Les Libyens craignent un « scénario irakien » pour leur patrimoine archéologique
Les récentes images de la destruction de trésors antiques en Irak ont réveillé les craintes d’un scénario similaire en Libye, un pays au riche patrimoine archéologique où les groupes jihadistes gagnent du terrain.
Méconnue, la richesse patrimoniale de la Libye a peu à envier à celle de l’Italie, son ancienne puissance coloniale, ou de la Grèce.

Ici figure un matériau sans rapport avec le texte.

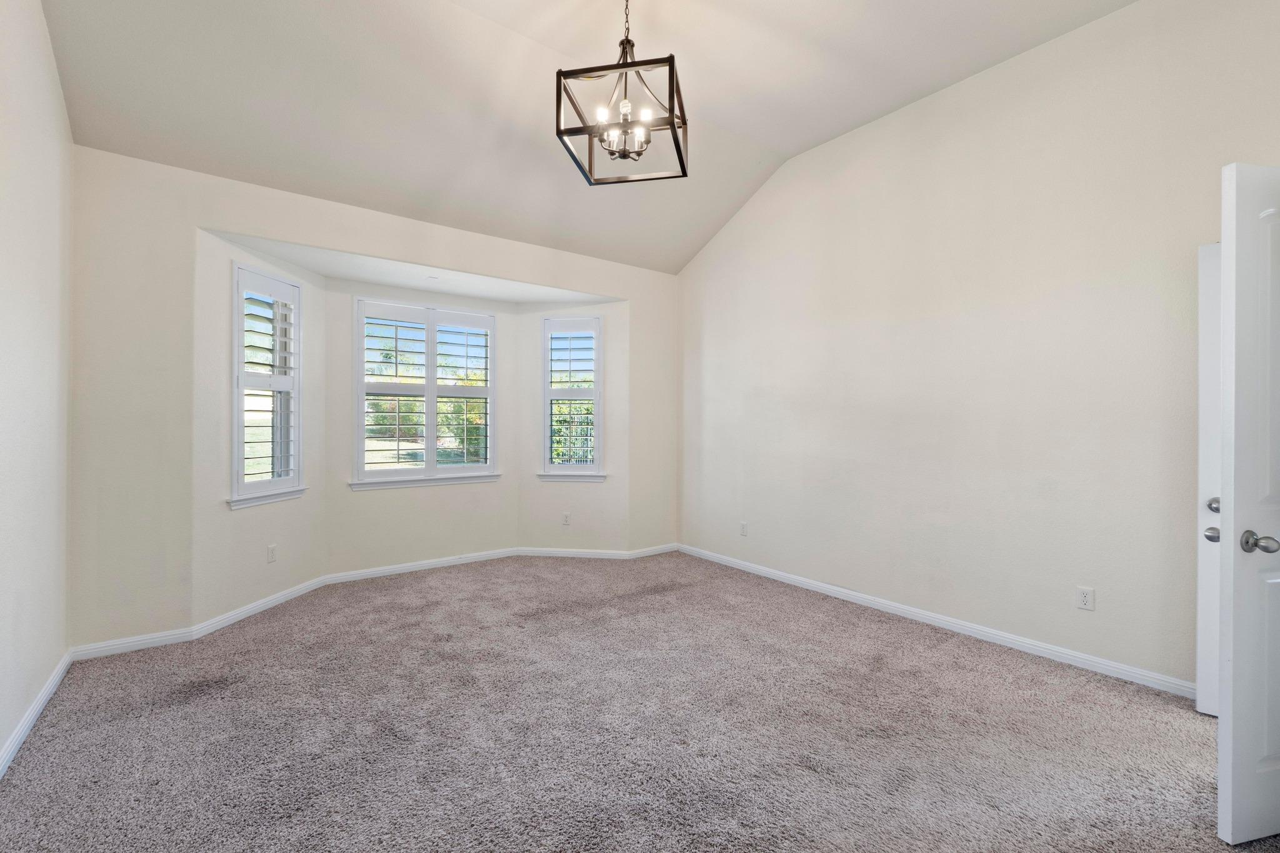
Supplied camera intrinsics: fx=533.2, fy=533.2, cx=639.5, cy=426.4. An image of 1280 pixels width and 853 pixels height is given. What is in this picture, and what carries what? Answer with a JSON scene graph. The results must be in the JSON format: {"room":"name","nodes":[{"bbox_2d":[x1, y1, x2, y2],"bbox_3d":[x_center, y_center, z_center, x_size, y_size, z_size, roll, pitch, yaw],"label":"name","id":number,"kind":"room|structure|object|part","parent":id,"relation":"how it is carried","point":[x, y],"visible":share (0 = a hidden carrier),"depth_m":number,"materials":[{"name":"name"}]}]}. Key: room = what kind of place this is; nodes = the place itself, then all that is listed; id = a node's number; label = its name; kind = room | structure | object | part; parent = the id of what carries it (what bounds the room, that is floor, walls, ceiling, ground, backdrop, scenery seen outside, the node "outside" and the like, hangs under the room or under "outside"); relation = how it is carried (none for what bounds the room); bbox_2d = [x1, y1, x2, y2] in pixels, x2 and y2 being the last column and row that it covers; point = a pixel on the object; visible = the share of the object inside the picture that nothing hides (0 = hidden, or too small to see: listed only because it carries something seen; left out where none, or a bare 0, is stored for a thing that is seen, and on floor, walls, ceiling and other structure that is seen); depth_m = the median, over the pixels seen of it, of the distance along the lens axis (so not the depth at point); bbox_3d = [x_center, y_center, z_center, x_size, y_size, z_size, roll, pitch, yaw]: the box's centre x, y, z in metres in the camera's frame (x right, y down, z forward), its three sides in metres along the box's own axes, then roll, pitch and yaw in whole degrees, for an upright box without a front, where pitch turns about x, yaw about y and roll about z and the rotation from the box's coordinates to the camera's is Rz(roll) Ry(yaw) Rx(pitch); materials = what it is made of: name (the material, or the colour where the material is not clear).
{"room":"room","nodes":[
{"label":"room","id":0,"kind":"room"},
{"bbox_2d":[0,0,73,773],"bbox_3d":[-1.641,-0.435,0.903,0.157,3.369,4.806,0,0,-37],"label":"left wall","id":1,"kind":"structure","parent":0,"point":[54,98],"depth_m":2.22,"materials":[{"name":"white paint"}]},
{"bbox_2d":[0,650,73,778],"bbox_3d":[-1.623,1.208,1.016,0.015,0.085,4.642,0,0,-37],"label":"baseboard","id":2,"kind":"structure","parent":1,"relation":"attached to","point":[51,682],"depth_m":2.21,"materials":[{"name":"white paint"}]},
{"bbox_2d":[191,225,326,626],"bbox_3d":[-2.590,0.006,3.683,0.147,2.480,1.140,0,0,10],"label":"bay left wall","id":3,"kind":"structure","parent":0,"point":[241,525],"depth_m":3.38,"materials":[{"name":"beige paint"}]},
{"bbox_2d":[229,262,303,507],"bbox_3d":[-2.586,-0.269,3.645,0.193,1.616,0.602,0,0,11],"label":"left window","id":4,"kind":"structure","parent":3,"relation":"in","point":[239,347],"depth_m":3.65,"materials":[{"name":"white glass"}]},
{"bbox_2d":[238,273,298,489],"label":"plantation shutter","id":5,"kind":"object","parent":4,"relation":"attached to","point":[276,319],"visible":0.8,"depth_m":3.62,"materials":[{"name":"white wood"}]},
{"bbox_2d":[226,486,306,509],"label":"window sill","id":6,"kind":"structure","parent":3,"relation":"attached to","point":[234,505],"depth_m":3.59,"materials":[{"name":"white paint"}]},
{"bbox_2d":[266,543,277,562],"bbox_3d":[-2.531,0.874,3.671,0.008,0.115,0.070,0,0,10],"label":"wall socket","id":7,"kind":"object","parent":3,"relation":"attached to","point":[271,553],"visible":0.99,"depth_m":3.66,"materials":[{"name":"white plastic"}]},
{"bbox_2d":[66,146,677,653],"bbox_3d":[-1.333,-0.112,4.122,4.280,2.711,0.157,0,0,-37],"label":"back wall","id":8,"kind":"structure","parent":0,"point":[241,227],"depth_m":3.03,"materials":[{"name":"paint"}]},
{"bbox_2d":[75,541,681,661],"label":"baseboard","id":9,"kind":"structure","parent":8,"relation":"attached to","point":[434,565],"depth_m":3.73,"materials":[{"name":"white paint"}]},
{"bbox_2d":[205,229,614,304],"bbox_3d":[-1.555,-1.236,4.349,3.123,0.137,1.022,0,0,-37],"label":"bay ceiling","id":10,"kind":"structure","parent":0,"point":[397,279],"depth_m":4.20,"materials":[{"name":"white paint"}]},
{"bbox_2d":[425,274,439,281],"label":"recessed light","id":11,"kind":"object","parent":10,"relation":"attached to","point":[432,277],"visible":0.98,"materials":[{"name":"white"}]},
{"bbox_2d":[324,275,518,575],"bbox_3d":[-1.838,0.008,4.699,1.636,2.453,0.156,0,0,-37],"label":"bay center wall","id":12,"kind":"structure","parent":0,"point":[469,500],"depth_m":4.49,"materials":[{"name":"beige paint"}]},
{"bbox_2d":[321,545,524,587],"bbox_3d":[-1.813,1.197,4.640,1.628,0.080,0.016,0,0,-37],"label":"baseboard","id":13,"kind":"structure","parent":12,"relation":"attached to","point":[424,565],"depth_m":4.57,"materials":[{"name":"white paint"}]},
{"bbox_2d":[353,296,498,487],"bbox_3d":[-1.865,-0.277,4.733,1.196,1.589,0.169,0,0,-37],"label":"center window","id":14,"kind":"structure","parent":12,"relation":"in","point":[432,469],"depth_m":4.68,"materials":[{"name":"white glass"}]},
{"bbox_2d":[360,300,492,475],"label":"plantation shutter","id":15,"kind":"object","parent":14,"relation":"attached to","point":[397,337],"visible":0.95,"depth_m":4.68,"materials":[{"name":"white wood"}]},
{"bbox_2d":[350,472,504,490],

Cyrène est ainsi surnommée « l’Athènes d’Afrique » et son temple d’Apollon comparé à celui d’Olympie.
D’ailleurs, les sites de Cyrène comme ceux de Leptis, Sabratha (nord), Ghadamès (ouest) et Akakous (sud) sont classés au patrimoine mondial de l’Unesco.
« Nous craignons que les extrémistes ne s’en prennent à notre patrimoine comme ils l’ont fait en Irak », s’inquiète le chef du service des Antiquités libyennes Ahmed Hassan, interviewé par l’AFP à Shahat, une ville de l’est proche de Cyrène. C’est pour cela que « nous travaillons avec des partenaires étrangers et d’autres acteurs », ajoute-t-il.

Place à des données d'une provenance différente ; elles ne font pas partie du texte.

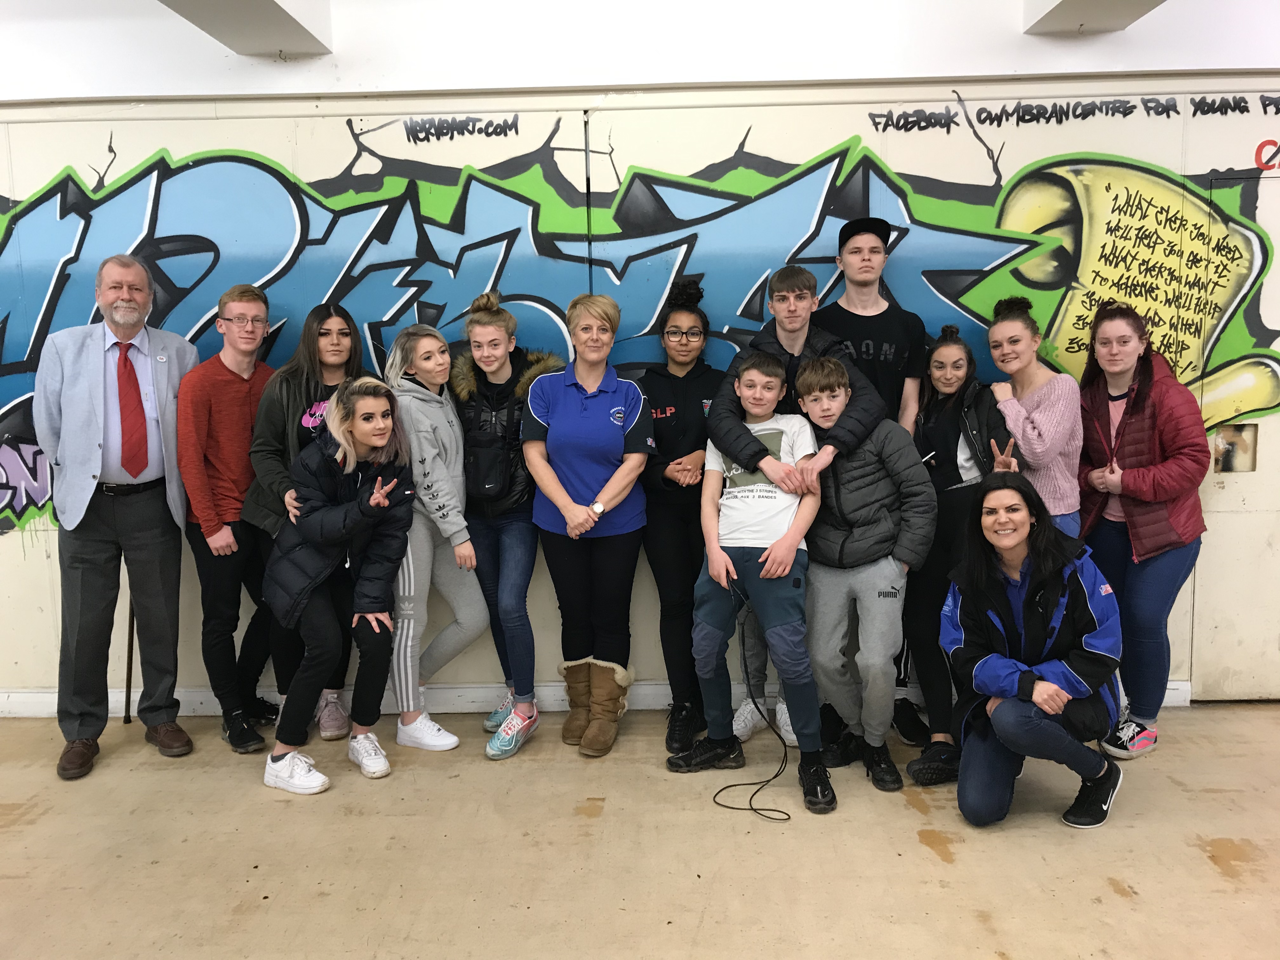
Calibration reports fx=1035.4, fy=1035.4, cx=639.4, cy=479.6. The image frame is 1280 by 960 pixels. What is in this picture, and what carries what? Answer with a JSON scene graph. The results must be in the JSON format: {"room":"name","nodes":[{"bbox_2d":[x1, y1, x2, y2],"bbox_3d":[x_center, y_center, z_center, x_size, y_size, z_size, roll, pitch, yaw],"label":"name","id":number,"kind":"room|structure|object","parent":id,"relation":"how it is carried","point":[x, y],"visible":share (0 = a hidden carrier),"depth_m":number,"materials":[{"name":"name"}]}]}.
{"room":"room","nodes":[
{"label":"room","id":0,"kind":"room"},
{"bbox_2d":[158,0,333,57],"bbox_3d":[-1.344,-1.562,2.430,0.361,0.293,3.611,-1,8,2],"label":"ceiling beam","id":1,"kind":"structure","parent":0,"point":[263,3],"depth_m":3.70,"materials":[{"name":"white paint"}]},
{"bbox_2d":[0,0,1279,712],"bbox_3d":[-0.066,-0.562,4.234,11.012,3.035,0.232,-1,8,2],"label":"wall","id":2,"kind":"structure","parent":0,"point":[33,560],"depth_m":4.06,"materials":[{"name":"white paint"}]},
{"bbox_2d":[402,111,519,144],"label":"lettering","id":3,"kind":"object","parent":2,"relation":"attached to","point":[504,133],"visible":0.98,"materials":[{"name":"black paint"}]},
{"bbox_2d":[1,676,1191,718],"bbox_3d":[-0.647,0.909,4.292,5.422,0.098,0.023,-1,8,2],"label":"baseboard","id":4,"kind":"structure","parent":2,"relation":"attached to","point":[1175,687],"depth_m":4.29,"materials":[{"name":"white paint"}]},
{"bbox_2d":[0,127,1279,536],"bbox_3d":[-0.231,-0.604,4.180,6.327,1.684,0.014,-1,8,2],"label":"graffiti mural","id":5,"kind":"object","parent":2,"relation":"attached to","point":[54,186],"visible":0.76,"depth_m":4.14,"materials":[{"name":"paint"}]},
{"bbox_2d":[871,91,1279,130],"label":"lettering","id":6,"kind":"object","parent":2,"relation":"attached to","point":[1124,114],"visible":0.98,"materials":[{"name":"black paint"}]},
{"bbox_2d":[1192,167,1279,700],"bbox_3d":[2.712,-0.113,4.127,1.037,2.120,0.087,-1,8,2],"label":"door","id":7,"kind":"structure","parent":2,"relation":"in","point":[1204,678],"depth_m":4.16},
{"bbox_2d":[1213,422,1258,472],"bbox_3d":[2.438,-0.124,4.232,0.139,0.208,0.058,-1,8,2],"label":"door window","id":8,"kind":"object","parent":7,"relation":"in","point":[1225,463],"visible":0.69,"depth_m":4.23,"materials":[{"name":"glass"}]},
{"bbox_2d":[0,701,1279,959],"bbox_3d":[0.031,1.382,1.511,9.529,0.109,6.371,-1,8,2],"label":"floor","id":9,"kind":"structure","parent":0,"point":[1209,875],"depth_m":3.06,"materials":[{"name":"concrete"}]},
{"bbox_2d":[32,253,199,779],"bbox_3d":[-1.992,0.097,3.911,0.606,1.843,0.582,6,10,40],"label":"man","id":10,"kind":"object","parent":9,"relation":"on","point":[96,429],"visible":0.98,"depth_m":3.77},
{"bbox_2d":[123,597,135,723],"bbox_3d":[-2.126,0.593,4.297,0.069,0.809,0.099,-1,8,2],"label":"walking cane","id":11,"kind":"object","parent":9,"relation":"on","point":[131,654],"visible":0.45,"depth_m":4.31,"materials":[{"name":"brown"}]},
{"bbox_2d":[178,281,285,754],"bbox_3d":[-1.553,0.135,3.982,0.469,1.706,0.502,-1,8,2],"label":"man","id":12,"kind":"object","parent":9,"relation":"on","point":[247,377],"visible":0.91,"depth_m":3.84},
{"bbox_2d":[258,376,417,794],"bbox_3d":[-1.081,0.350,3.721,0.543,1.368,0.579,-1,8,2],"label":"woman","id":13,"kind":"object","parent":9,"relation":"on","point":[367,436],"visible":0.99,"depth_m":3.64},
{"bbox_2d":[384,310,486,759],"bbox_3d":[-0.795,0.188,3.950,0.432,1.606,0.535,-1,8,2],"label":"woman","id":14,"kind":"object","parent":9,"relation":"on","point":[446,358],"visible":0.79,"depth_m":3.85},
{"bbox_2d":[451,286,553,761],"bbox_3d":[-0.512,0.139,4.031,0.451,1.677,0.577,-1,8,2],"label":"woman","id":15,"kind":"object","parent":9,"relation":"on","point":[515,568],"visible":0.83,"depth_m":3.92},
{"bbox_2d":[462,415,512,502],"bbox_3d":[-0.581,-0.063,3.900,0.184,0.274,0.221,-1,8,2],"label":"crossbody bag","id":16,"kind":"object","parent":15,"relation":"hanging from","point":[486,474],"visible":0.8,"depth_m":3.84,"materials":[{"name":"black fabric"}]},
{"bbox_2d":[523,293,653,756],"bbox_3d":[-0.180,0.167,3.908,0.438,1.597,0.634,-1,8,2],"label":"woman","id":17,"kind":"object","parent":9,"relation":"on","point":[608,399],"visible":0.98,"depth_m":3.80},
{"bbox_2d":[638,279,723,753],"bbox_3d":[0.178,0.119,4.009,0.428,1.691,0.572,-1,8,2],"label":"woman","id":18,"kind":"object","parent":9,"relation":"on","point":[682,399],"visible":0.75,"depth_m":3.89},
{"bbox_2d":[679,350,828,815],"bbox_3d":[0.404,0.303,3.547,0.496,1.445,0.528,1,8,17],"label":"boy","id":19,"kind":"object","parent":9,"relation":"on","point":[770,471],"visible":0.98,"depth_m":3.45},
{"bbox_2d":[716,585,797,821],"bbox_3d":[0.393,0.728,3.563,0.337,0.612,0.506,-1,8,2],"label":"cable","id":20,"kind":"object","parent":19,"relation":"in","point":[785,754],"visible":0.93,"depth_m":3.58,"materials":[{"name":"black plastic"}]},
{"bbox_2d":[708,255,890,755],"bbox_3d":[0.587,0.110,3.782,0.556,1.740,0.570,-1,8,2],"label":"man","id":21,"kind":"object","parent":9,"relation":"on","point":[793,334],"visible":0.51,"depth_m":3.67},
{"bbox_2d":[792,352,935,798],"bbox_3d":[0.759,0.313,3.562,0.473,1.403,0.527,-1,8,2],"label":"boy","id":22,"kind":"object","parent":9,"relation":"on","point":[867,512],"visible":0.95,"depth_m":3.46},
{"bbox_2d":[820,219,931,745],"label":"man","id":23,"kind":"object","parent":9,"relation":"on","point":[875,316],"visible":0.49,"depth_m":3.83},
{"bbox_2d":[898,317,1025,786],"bbox_3d":[1.154,0.233,3.735,0.464,1.525,0.550,-1,8,2],"label":"woman","id":24,"kind":"object","parent":9,"relation":"on","point":[944,350],"visible":0.72,"depth_m":3.66},
{"bbox_2d":[939,468,1125,830],"bbox_3d":[1.254,0.534,3.327,0.537,1.043,0.624,3,9,27],"label":"woman","id":25,"kind":"object","parent":9,"relation":"on","point":[1061,695],"visible":0.99,"depth_m":3.21},
{"bbox_2d":[985,294,1083,541],"bbox_3d":[1.471,0.110,3.882,0.398,1.510,0.453,-1,8,2],"label":"woman","id":26,"kind":"object","parent":9,"relation":"on","point":[1029,431],"visible":0.59,"depth_m":3.76},
{"bbox_2d":[1073,299,1210,759],"bbox_3d":[1.823,0.179,3.791,0.497,1.562,0.534,-4,9,-23],"label":"woman","id":27,"kind":"object","parent":9,"relation":"on","point":[1143,410],"visible":0.88,"depth_m":3.68},
{"bbox_2d":[1023,0,1168,34],"bbox_3d":[1.593,-1.606,2.382,0.344,0.287,3.496,-1,8,2],"label":"ceiling beam","id":28,"kind":"structure","parent":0,"point":[1074,3],"depth_m":3.73,"materials":[{"name":"white paint"}]}
]}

« Experts et archéologues craignent que le scénario irakien ne se reproduise en Libye », confie aussi Mohamed al-Chelmani, le responsable du département Archéologique de Benghazi, la grande ville de l’est.
La communauté internationale avait été très choquée en février par une vidéo diffusée par le groupe Etat islamique montrant des jihadistes réduisant en miettes de nombreuses pièces archéologiques, dont des objets inestimables exposés au musée de Mossoul, le fief de l’EI en Irak.

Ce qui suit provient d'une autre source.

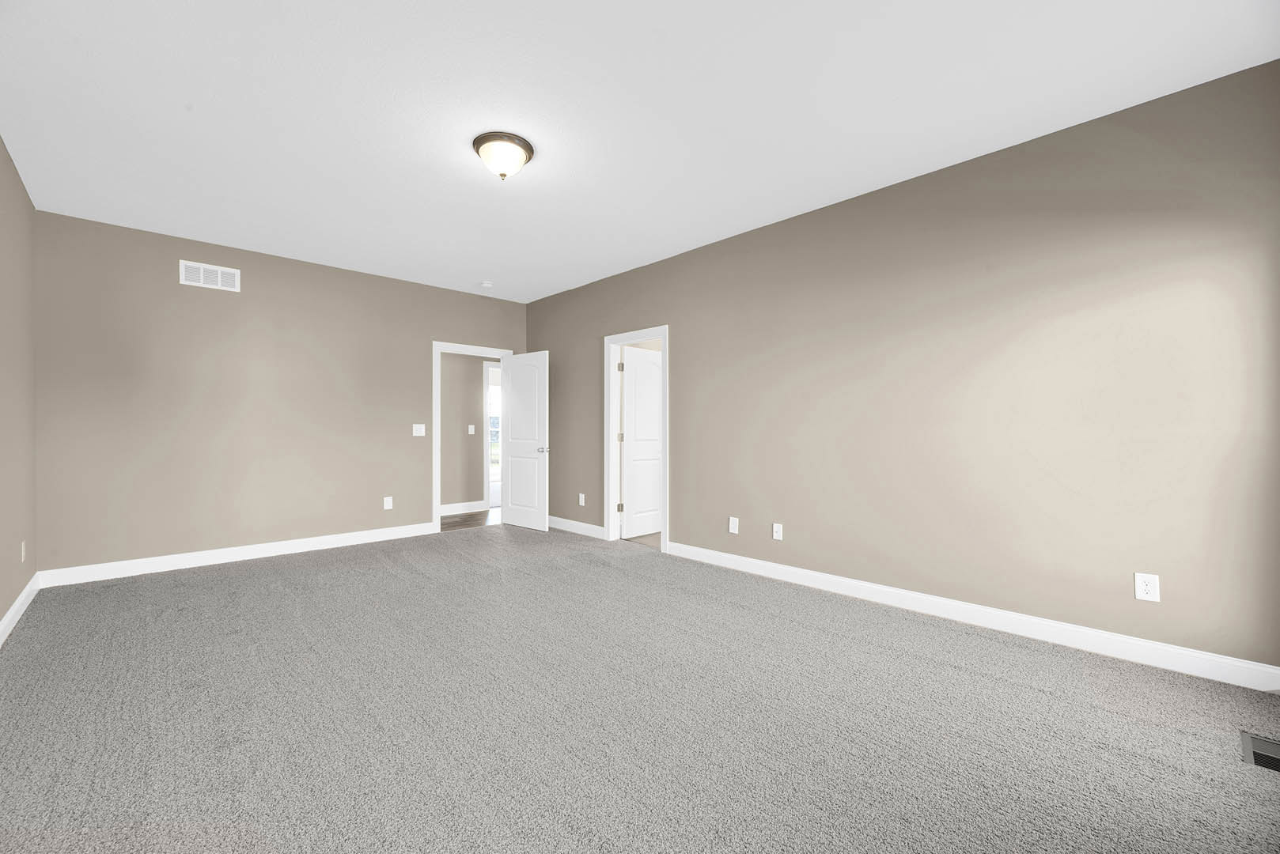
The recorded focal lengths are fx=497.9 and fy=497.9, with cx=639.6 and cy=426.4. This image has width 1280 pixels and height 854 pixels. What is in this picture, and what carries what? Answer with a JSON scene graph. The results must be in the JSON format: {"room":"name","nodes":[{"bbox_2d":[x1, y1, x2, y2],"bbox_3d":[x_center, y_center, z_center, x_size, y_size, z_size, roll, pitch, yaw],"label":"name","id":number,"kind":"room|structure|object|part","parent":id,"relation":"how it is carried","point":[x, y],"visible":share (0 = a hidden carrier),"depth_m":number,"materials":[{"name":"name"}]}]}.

Le groupe jihadiste, qui contrôle depuis 2014 de nombreuses régions de ce pays, est aussi accusé d’avoir pillé et vandalisé de nombreux sites archéologiques.
– Mausolées détruits –
Comme en Irak où l’EI a profité de l’incapacité de forces de l’ordre à assurer la sécurité, les jihadistes poussent leurs pions en Libye, notamment dans l’est, en profitant du chaos qui y règne depuis la chute du colonel Kadhafi en octobre 2011.
Le pays est depuis sous le joug de milices rivales, avec aujourd’hui deux gouvernements et parlements rivaux, sans aucune perspective de règlement politique de la crise.
Fin 2104, une emblématique statue d’une femme nue caressant une gazelle a disparu en plein Tripoli, un acte attribué par les autorités à des « des terroristes ».
Plusieurs mausolées dans la capitale et ailleurs ont en outre été détruits par des islamistes radicaux parfois au bulldozer car, selon eux, la vénération de saints musulmans ou de leurs tombes contredit l’unicité de Dieu.
Dans ce contexte, les archéologues n’excluent plus de mettre à l’abri « hors du pays » les trésors menacés, et de les rapatrier une fois la sécurité rétablie, selon M. Chelmani.
Pour mener à bien ce projet, les responsables libyens entendent demander l’aide de l’Unesco et de l’ONU, explique-t-il.
L’urgence est aussi de lutter contre le trafic d’antiquités, l’absence de sécurité ayant favorisé les fouilles clandestines sur les sites.
Plusieurs cas de vols d’objets antiques ont ainsi été répertoriés à Syrte (nord), Cyrène et dans d’autres localités de l’Est, selon le porte-parole du département des Antiquités, Fathallah Kammech.
Fin 2011, « le trésor de Benghazi », une collection de quelque 8. 000 pièces d?or, d’argent et de bronze, remontant à Alexandre le Grand, et qui était conservé dans une banque de cette ville, s’est volatilisé.
Les archéologues regrettent que les Libyens, d’une façon générale, n’aient pas conscience de l’importance du patrimoine pré-islamique.
L’expert libyen en archéologie Fadhl al-Hassi cite l’exemple de la destruction d’au moins 15 sites depuis 2011 par des habitants qui ont construit des maisons à leur place, dont certaines à Shahat.
A Tobrouk, à la frontière égyptienne, un ancien palais islamique remontant à plusieurs siècles a été endommagé et fait aujourd?hui office d?étable.
La plupart des sites archéologiques, en pleine nature, ne sont par ailleurs pas très bien protégés, surveillés seulement par des civils non armés dépendant du département des Antiquités.